From George Washington to Alexander Spotswood, 4 October 1795

To Alexander Spotswood

Mount Vernon 4th Oct. 1795

Dear Sir,

Your letter of the 21st of September never came to my hands until yesterday—Had you put it into the Post Office at Fredericksburgh at the date thereof, an answer might have been given to you in the course of last week according to your request, as I never miss sending to Alexandria every Post day for letters.

I do not recollect the precise expression of my letter to Majr George Lewis respecting General Lee’s sale of the same Lands in Kentucky to you, & me—but sure I am no implication was meant unfavorable to you, in the business.1 The ideas I intended to convey, and which, if the letter was to be examined again I think wd appear, were, that I could not conceive that General Lee would, intentionally, make a double Sale; that, consequently, there must have been some mistake in the case; and that, unless he had compared the Surveys possessed by you, with those he had of mine accurately together and they were found to be the same, other lands might have answered to a general description: and I knew, at least had been told, that General Lee had much land in that part of the Country, in two three and five thousand Acres tracts. These remarks therefore were made to Majr Lewis without any design to impute blame to you, in a matter which I know must, eventually, unfold itself in a short time.

I told General Lee when he was here, & I wrote the same to Majr George Lewis a week ago, that as the embarrassmt has been occasioned by a mistake, I would receive other Land in Kentucky which he said was of superior value, if it shd be found to be equal in quantity, quality, situation, and other advantages in lieu of the two tracts I hold on Green Rivr, provided a purchase adjoining, whch Mr Lewis was to have made for me should not have occasioned fresh difficulty. Majr Lewis was to be the Umpire betwn us, in this matter and to see that I had full justice in the exchange.2 Thus the affair stands between General Lee & me, relative to my land on Rough Creek of Green River.

That my title to these tracts are of prior date to yours, and is valid, will admit of no question. I have the original Patents wch were granted to Skinner, dated the 2d of December 1785 and General Lee’s conveyance of the same to me in 1789; drawn I presume in regular form and with the proper recitals as it was the work of an eminent Lawyer.3 The latter however has not been taken from the Office of record nor should I have recollected that it was yet there but for these occurrences—General Lee however is as well acquainted with the fact as I am. I never had an idea of taking out a Patent for these lands in my own name; but admitting that this had happened I should have attended to the recitals therein for the purpose of preserving the date of the original grant and would have risked nothing by a subsequent date, with grants of adjacent lands or with a posterior grant of the same land, if any such had taken place.

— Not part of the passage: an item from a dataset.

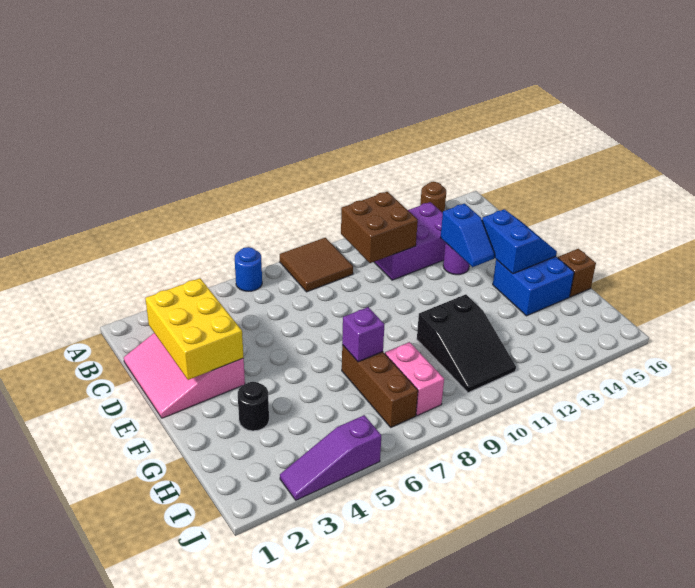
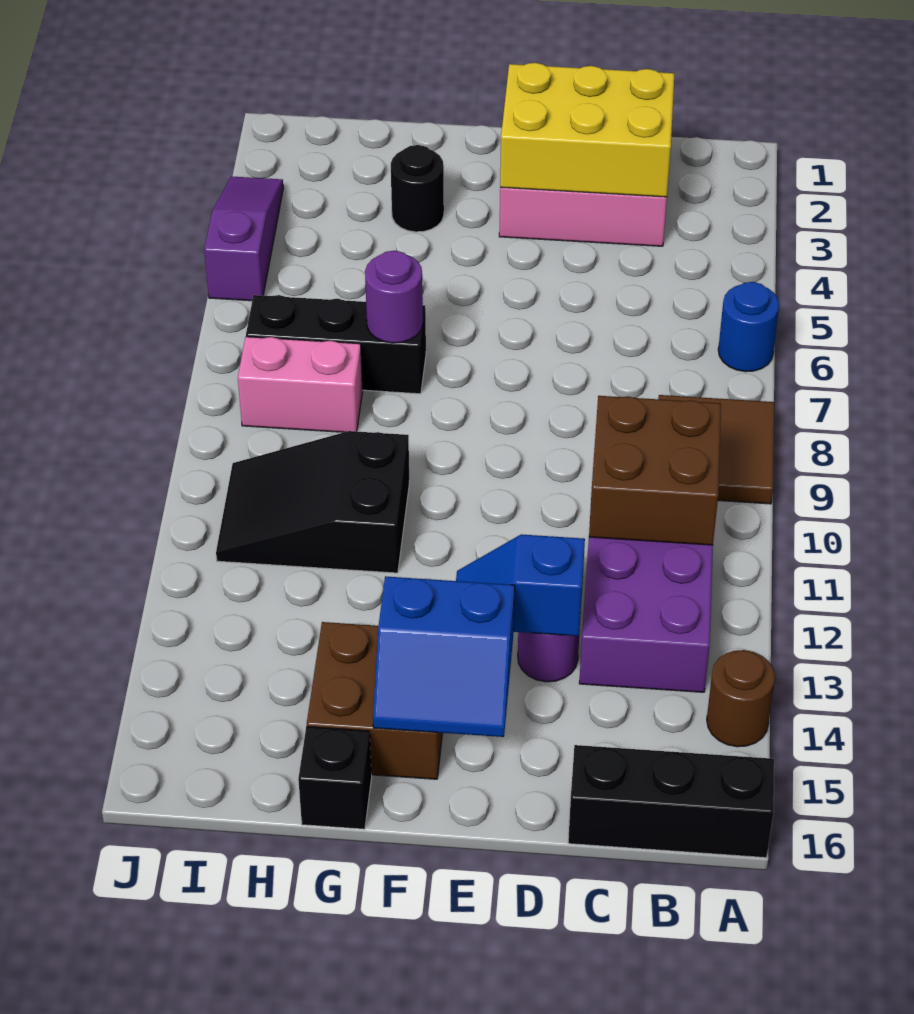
none -> black 1x3 brick [568,745,774,858]
blue 2x2 brick [493,256,574,316] -> brown 2x2 brick [307,622,442,779]
brown 1x3 brick [342,345,418,427] -> black 1x3 brick [246,295,426,394]
purple 1x1 brick [342,307,384,362] -> purple 1x1 round brick [365,251,423,343]
brown 1x1 brick [558,249,596,297] -> black 1x1 brick [298,727,372,829]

If a purchase has been made from Wodrow, on my account;4 and the exchange is concluded with General Lee as before-mentioned, you may take it exactly on the terms it stands me. My love to Mrs Spotswood & the family in which Mrs Washington joins concludes me Dear Sir Your Affectionate Servt

Go. Washington

ADfS, InHi.

1GW is referring to his letter to George Lewis of 27 July.

3These documents have not been identified. The lawyer was probably Charles Lee (see Bushrod Washington to GW, 19 March 1789). For a summary of GW’s acquisition of the land from Henry Lee, see GW to Henry Lee, 30 Nov. 1788, n.1.

4About the proposal to purchase land from Andrew Wodrow, see Lewis to GW, 18 July. In GW’s letter to Lewis of 27 July, he authorized Lewis to make the proposed purchase, but the sale was not consummated.